● **DATA LISTING**:
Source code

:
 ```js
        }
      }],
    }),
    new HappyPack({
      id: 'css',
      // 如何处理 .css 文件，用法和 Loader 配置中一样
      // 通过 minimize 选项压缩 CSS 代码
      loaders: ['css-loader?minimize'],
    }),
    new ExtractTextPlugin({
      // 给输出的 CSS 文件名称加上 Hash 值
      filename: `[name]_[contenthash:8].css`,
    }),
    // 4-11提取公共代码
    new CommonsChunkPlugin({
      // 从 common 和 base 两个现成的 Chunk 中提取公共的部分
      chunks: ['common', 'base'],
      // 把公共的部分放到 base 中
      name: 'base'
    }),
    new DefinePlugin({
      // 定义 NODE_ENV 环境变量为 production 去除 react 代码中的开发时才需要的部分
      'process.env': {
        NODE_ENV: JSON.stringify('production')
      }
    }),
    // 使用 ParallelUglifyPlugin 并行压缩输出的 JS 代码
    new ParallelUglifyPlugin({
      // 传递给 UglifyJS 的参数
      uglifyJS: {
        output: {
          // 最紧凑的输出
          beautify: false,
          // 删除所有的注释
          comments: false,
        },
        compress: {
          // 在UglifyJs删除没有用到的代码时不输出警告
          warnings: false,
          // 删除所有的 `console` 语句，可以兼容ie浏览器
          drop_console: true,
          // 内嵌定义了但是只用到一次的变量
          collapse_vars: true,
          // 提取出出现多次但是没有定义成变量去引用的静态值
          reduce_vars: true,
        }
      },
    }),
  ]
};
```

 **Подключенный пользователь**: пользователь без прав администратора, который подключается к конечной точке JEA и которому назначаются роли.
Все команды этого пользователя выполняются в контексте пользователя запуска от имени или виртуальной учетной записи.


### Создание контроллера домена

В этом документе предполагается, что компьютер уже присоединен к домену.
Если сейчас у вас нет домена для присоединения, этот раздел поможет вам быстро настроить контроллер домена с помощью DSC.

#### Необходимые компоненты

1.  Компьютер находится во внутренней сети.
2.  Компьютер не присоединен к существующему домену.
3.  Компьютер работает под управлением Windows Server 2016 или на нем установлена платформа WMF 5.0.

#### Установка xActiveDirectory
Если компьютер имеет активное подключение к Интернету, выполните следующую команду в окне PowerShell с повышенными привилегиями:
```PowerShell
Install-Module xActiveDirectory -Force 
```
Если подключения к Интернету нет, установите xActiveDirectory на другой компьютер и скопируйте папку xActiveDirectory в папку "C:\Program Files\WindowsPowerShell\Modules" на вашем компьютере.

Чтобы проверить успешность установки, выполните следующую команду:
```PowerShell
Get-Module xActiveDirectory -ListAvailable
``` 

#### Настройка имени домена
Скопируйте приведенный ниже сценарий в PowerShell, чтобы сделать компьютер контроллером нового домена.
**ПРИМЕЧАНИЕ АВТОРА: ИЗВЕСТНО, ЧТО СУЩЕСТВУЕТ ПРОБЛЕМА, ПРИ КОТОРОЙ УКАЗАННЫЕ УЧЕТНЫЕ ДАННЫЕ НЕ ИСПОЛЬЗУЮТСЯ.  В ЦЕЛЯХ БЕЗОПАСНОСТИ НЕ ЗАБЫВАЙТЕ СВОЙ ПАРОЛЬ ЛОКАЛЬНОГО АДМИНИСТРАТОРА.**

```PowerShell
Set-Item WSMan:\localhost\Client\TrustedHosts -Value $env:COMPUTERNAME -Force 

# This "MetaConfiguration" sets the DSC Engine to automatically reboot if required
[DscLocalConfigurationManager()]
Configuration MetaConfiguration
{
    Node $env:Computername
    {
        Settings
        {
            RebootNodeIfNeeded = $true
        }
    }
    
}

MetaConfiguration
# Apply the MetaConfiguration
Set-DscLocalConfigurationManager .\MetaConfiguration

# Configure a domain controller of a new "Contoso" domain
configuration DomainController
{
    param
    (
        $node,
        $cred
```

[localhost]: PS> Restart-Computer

● **THE PROBLEM**:
Quote each line of the data above exactly as written.

● **ANSWER SPACE**:
Source code

:
 ```js
        }
      }],
    }),
    new HappyPack({
      id: 'css',
      // 如何处理 .css 文件，用法和 Loader 配置中一样
      // 通过 minimize 选项压缩 CSS 代码
      loaders: ['css-loader?minimize'],
    }),
    new ExtractTextPlugin({
      // 给输出的 CSS 文件名称加上 Hash 值
      filename: `[name]_[contenthash:8].css`,
    }),
    // 4-11提取公共代码
    new CommonsChunkPlugin({
      // 从 common 和 base 两个现成的 Chunk 中提取公共的部分
      chunks: ['common', 'base'],
      // 把公共的部分放到 base 中
      name: 'base'
    }),
    new DefinePlugin({
      // 定义 NODE_ENV 环境变量为 production 去除 react 代码中的开发时才需要的部分
      'process.env': {
        NODE_ENV: JSON.stringify('production')
      }
    }),
    // 使用 ParallelUglifyPlugin 并行压缩输出的 JS 代码
    new ParallelUglifyPlugin({
      // 传递给 UglifyJS 的参数
      uglifyJS: {
        output: {
          // 最紧凑的输出
          beautify: false,
          // 删除所有的注释
          comments: false,
        },
        compress: {
          // 在UglifyJs删除没有用到的代码时不输出警告
          warnings: false,
          // 删除所有的 `console` 语句，可以兼容ie浏览器
          drop_console: true,
          // 内嵌定义了但是只用到一次的变量
          collapse_vars: true,
          // 提取出出现多次但是没有定义成变量去引用的静态值
          reduce_vars: true,
        }
      },
    }),
  ]
};
```

 **Подключенный пользователь**: пользователь без прав администратора, который подключается к конечной точке JEA и которому назначаются роли.
Все команды этого пользователя выполняются в контексте пользователя запуска от имени или виртуальной учетной записи.


### Создание контроллера домена

В этом документе предполагается, что компьютер уже присоединен к домену.
Если сейчас у вас нет домена для присоединения, этот раздел поможет вам быстро настроить контроллер домена с помощью DSC.

#### Необходимые компоненты

1.  Компьютер находится во внутренней сети.
2.  Компьютер не присоединен к существующему домену.
3.  Компьютер работает под управлением Windows Server 2016 или на нем установлена платформа WMF 5.0.

#### Установка xActiveDirectory
Если компьютер имеет активное подключение к Интернету, выполните следующую команду в окне PowerShell с повышенными привилегиями:
```PowerShell
Install-Module xActiveDirectory -Force 
```
Если подключения к Интернету нет, установите xActiveDirectory на другой компьютер и скопируйте папку xActiveDirectory в папку "C:\Program Files\WindowsPowerShell\Modules" на вашем компьютере.

Чтобы проверить успешность установки, выполните следующую команду:
```PowerShell
Get-Module xActiveDirectory -ListAvailable
``` 

#### Настройка имени домена
Скопируйте приведенный ниже сценарий в PowerShell, чтобы сделать компьютер контроллером нового домена.
**ПРИМЕЧАНИЕ АВТОРА: ИЗВЕСТНО, ЧТО СУЩЕСТВУЕТ ПРОБЛЕМА, ПРИ КОТОРОЙ УКАЗАННЫЕ УЧЕТНЫЕ ДАННЫЕ НЕ ИСПОЛЬЗУЮТСЯ.  В ЦЕЛЯХ БЕЗОПАСНОСТИ НЕ ЗАБЫВАЙТЕ СВОЙ ПАРОЛЬ ЛОКАЛЬНОГО АДМИНИСТРАТОРА.**

```PowerShell
Set-Item WSMan:\localhost\Client\TrustedHosts -Value $env:COMPUTERNAME -Force 

# This "MetaConfiguration" sets the DSC Engine to automatically reboot if required
[DscLocalConfigurationManager()]
Configuration MetaConfiguration
{
    Node $env:Computername
    {
        Settings
        {
            RebootNodeIfNeeded = $true
        }
    }
    
}

MetaConfiguration
# Apply the MetaConfiguration
Set-DscLocalConfigurationManager .\MetaConfiguration

# Configure a domain controller of a new "Contoso" domain
configuration DomainController
{
    param
    (
        $node,
        $cred
```

[localhost]: PS> Restart-Computer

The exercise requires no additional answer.